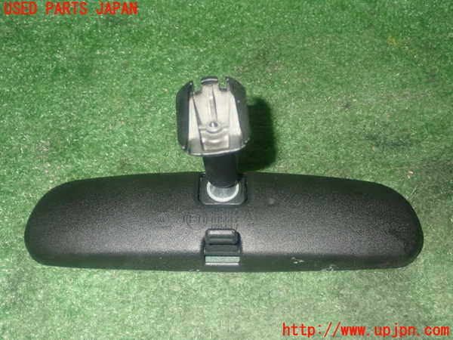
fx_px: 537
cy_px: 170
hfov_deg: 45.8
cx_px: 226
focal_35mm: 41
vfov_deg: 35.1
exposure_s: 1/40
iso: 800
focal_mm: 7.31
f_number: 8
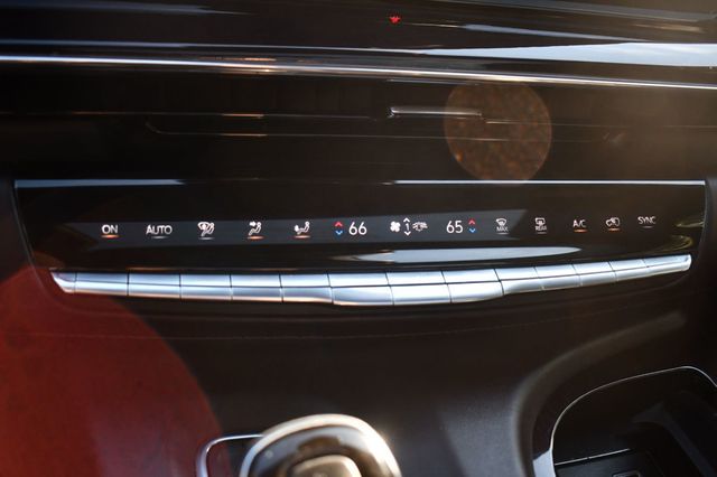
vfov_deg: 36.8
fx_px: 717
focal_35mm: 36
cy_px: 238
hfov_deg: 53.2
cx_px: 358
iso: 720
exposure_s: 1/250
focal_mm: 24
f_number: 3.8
****
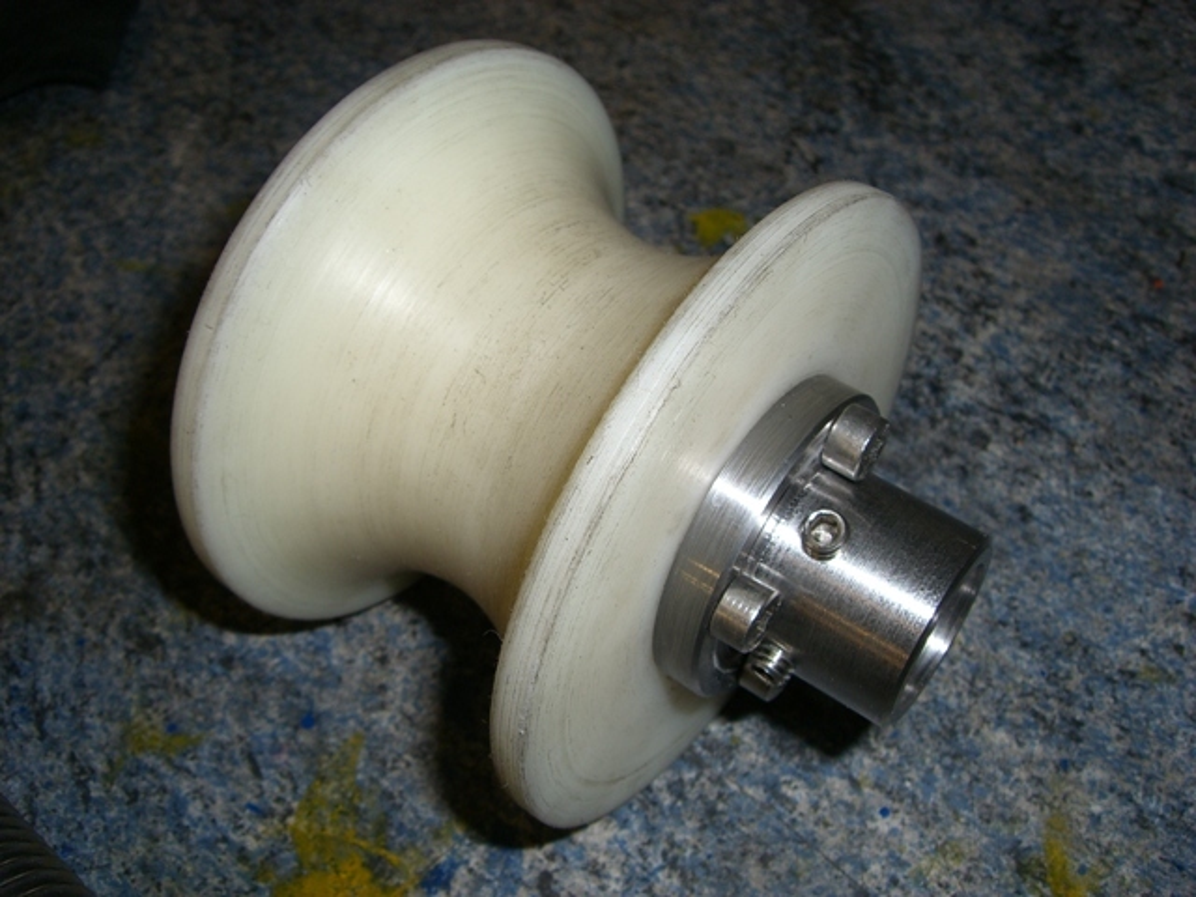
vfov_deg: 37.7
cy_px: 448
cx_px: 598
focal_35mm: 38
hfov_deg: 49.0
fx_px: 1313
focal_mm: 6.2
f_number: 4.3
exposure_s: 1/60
****
Work request: Print everything from the line with "f_number: 8" down to the line with "f_number: 3.8" in the entries above, both lines included and nothing more, without the pictures.

Answer to the exercise:
f_number: 8
vfov_deg: 36.8
fx_px: 717
focal_35mm: 36
cy_px: 238
hfov_deg: 53.2
cx_px: 358
iso: 720
exposure_s: 1/250
focal_mm: 24
f_number: 3.8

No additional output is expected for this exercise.